An array of Objects can be used only when the schema language has the ability to assemble a schema at runtime. Also, when an array of Objects is passed it is illegal to have two schemas that share the same namespace.

Running the DOMEcho Sample With Schema Validation

To run the DOMEcho sample with schema validation, follow the steps below.

  1. Navigate to the samples directory.% cd install-dir/jaxp-1_4_2-release-date/samples.
  2. Compile the example class, using the class path you have just set.% javac dom/*
  3. Run the DOMEcho program on an XML file, specifying schema validation.

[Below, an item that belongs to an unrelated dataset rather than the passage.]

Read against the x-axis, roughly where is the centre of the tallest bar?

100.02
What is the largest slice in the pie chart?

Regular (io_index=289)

    Choose one of the XML files in the data directory and run the DOMEcho program on it with the -xsd option specified. Here, we have chosen to run the program on the file personal-schema.xml.

    % java dom/DOMEcho -xsd data/personal-schema.xml

    As you saw in Configuring the Factory, the -xsd option tells DOMEcho to perform validation against the XML schema that is defined in the personal-schema.xml file. In this case, the schema is the file personal.xsd, which is also located in the sample/data directory.

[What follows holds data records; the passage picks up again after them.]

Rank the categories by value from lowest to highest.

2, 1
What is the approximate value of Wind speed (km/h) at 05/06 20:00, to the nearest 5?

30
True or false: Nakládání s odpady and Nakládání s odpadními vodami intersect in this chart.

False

  4. Open personal-schema.xml in a text editor and delete the schema declaration.

    Remove the following from the opening <personnel> tag.

    xmlns:xsi="http://www.w3.org/2001/XMLSchema-instance" xsi:noNamespaceSchemaLocation='personal.xsd'

    Do not forget to save the file.

  5. Run DOMEcho again, specifying the -xsd option once more.% java dom/DOMEcho -xsd data/personal-schema.xml

    This time, you will see a stream of errors.

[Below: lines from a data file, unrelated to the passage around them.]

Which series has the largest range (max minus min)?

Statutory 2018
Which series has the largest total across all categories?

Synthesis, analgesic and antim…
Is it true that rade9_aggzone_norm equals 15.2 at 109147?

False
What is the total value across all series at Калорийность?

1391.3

  6. Run DOMEcho one more time, this time specifying the -xsdss option and specifying the schema definition file.

    As you saw in Configuring the Factory, the -xsdss option tells DOMEcho to perform validation against an XML schema definition that is specified when the program is run. Once again, use the file personal.xsd.

    % java dom/DOMEcho -xsdss data/personal.xsd data/personal-schema.xml

    You will see the same output as before, meaning that the XML file has been successfully validated against the schema.